## EXTRACTED TEXT
------------------------------------------------------------------------

Chris Anderson has been learning Python via Jim Hugunin's excellent IronPython and came to the conclusion that Microsoft has been missing the boat in programming language trends. In his post The Hobbyist and the Script  he writes

Scripting is great for glue code - the same thing that VB1 and 2 used to be great at. VB3 started to get into the serious app development with rich data integration, and VB4 brought us into the 32-bit era, and in a way back to glue code. VB4's embracing ActiveX controls gave VB developers an entirely new place to play. I remember working on an application using a beta of VB5 and writing my "hard core code" in MFC ActiveX controls. After a while I started writing more and more of the code in VB, because it worked and wasn't the bottle neck in anyway for the application.

I think that scripting and many dynamic languages are in the same camp. They are great for small applications and writing glue code. Look at Google Maps, the real processing is on the server, and the client side AJAX is just the glue between the user, the browser, and the backend server. I would argue that something more beefy like Outlook Web Access (a Microsoft AJAX application, writen before AJAX was the name) demonstrates more of the limitations of writing the majority of your client interface in script.

Regardless of the limitations, our singular focus on strongly typed compiled languages has blinded us to the amazing productivity and approachability of dynamic scripting langauges like Python and Ruby. I'm super excited that we are changing this. Hiring Jim Hugunin is a great start. I hope we continue this, and really look to add a strong dynamic language and scripting story to our developer portfolio.

------------------------------------------------------------------------

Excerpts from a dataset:
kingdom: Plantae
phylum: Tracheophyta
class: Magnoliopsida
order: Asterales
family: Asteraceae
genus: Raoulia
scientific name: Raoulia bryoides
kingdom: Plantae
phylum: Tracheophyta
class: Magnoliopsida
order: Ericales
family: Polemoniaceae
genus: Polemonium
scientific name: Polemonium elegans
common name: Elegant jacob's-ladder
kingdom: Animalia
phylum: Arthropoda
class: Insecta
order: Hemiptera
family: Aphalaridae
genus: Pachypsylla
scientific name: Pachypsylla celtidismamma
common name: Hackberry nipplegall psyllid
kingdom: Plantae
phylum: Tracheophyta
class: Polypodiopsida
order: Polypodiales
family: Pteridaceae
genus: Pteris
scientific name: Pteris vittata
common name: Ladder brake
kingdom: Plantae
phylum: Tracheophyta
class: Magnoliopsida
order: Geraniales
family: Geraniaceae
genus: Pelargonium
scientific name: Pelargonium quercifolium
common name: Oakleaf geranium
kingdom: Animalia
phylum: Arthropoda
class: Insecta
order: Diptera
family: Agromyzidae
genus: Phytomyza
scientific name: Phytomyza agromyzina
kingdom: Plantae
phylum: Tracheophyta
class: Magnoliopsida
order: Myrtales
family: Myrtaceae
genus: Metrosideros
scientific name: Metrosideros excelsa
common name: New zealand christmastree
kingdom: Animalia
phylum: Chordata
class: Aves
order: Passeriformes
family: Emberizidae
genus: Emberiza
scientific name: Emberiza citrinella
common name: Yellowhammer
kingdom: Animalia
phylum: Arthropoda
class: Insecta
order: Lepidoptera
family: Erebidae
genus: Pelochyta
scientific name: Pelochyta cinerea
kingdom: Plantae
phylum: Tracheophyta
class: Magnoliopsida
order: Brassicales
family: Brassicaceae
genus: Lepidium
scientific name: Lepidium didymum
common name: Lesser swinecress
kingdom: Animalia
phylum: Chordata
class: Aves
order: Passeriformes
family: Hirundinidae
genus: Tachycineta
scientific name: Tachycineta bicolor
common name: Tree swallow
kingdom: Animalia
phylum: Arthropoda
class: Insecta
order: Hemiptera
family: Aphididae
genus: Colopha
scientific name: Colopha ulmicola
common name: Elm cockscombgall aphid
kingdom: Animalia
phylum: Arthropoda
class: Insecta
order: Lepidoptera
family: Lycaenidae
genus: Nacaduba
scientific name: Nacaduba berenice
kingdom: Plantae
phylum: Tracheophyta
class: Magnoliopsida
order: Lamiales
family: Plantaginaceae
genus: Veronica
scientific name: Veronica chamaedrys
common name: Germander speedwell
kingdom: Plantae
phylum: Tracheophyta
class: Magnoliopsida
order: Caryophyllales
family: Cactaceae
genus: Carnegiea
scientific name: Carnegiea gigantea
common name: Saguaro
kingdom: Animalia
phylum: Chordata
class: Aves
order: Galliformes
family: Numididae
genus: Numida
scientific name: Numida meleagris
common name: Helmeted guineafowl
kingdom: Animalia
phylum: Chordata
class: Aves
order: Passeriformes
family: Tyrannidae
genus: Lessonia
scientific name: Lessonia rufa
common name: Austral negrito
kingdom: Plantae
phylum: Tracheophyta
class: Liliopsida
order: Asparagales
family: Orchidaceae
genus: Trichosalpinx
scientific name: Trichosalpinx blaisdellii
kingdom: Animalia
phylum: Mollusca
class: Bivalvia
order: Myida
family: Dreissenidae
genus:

------------------------------------------------------------------------

## WHAT YOU WILL DO
In the text about scripting languages, which Microsoft AJAX application shows the limits of writing most of a client interface in script?

## RESPONSE FOR THIS EXERCISE
Outlook Web Access.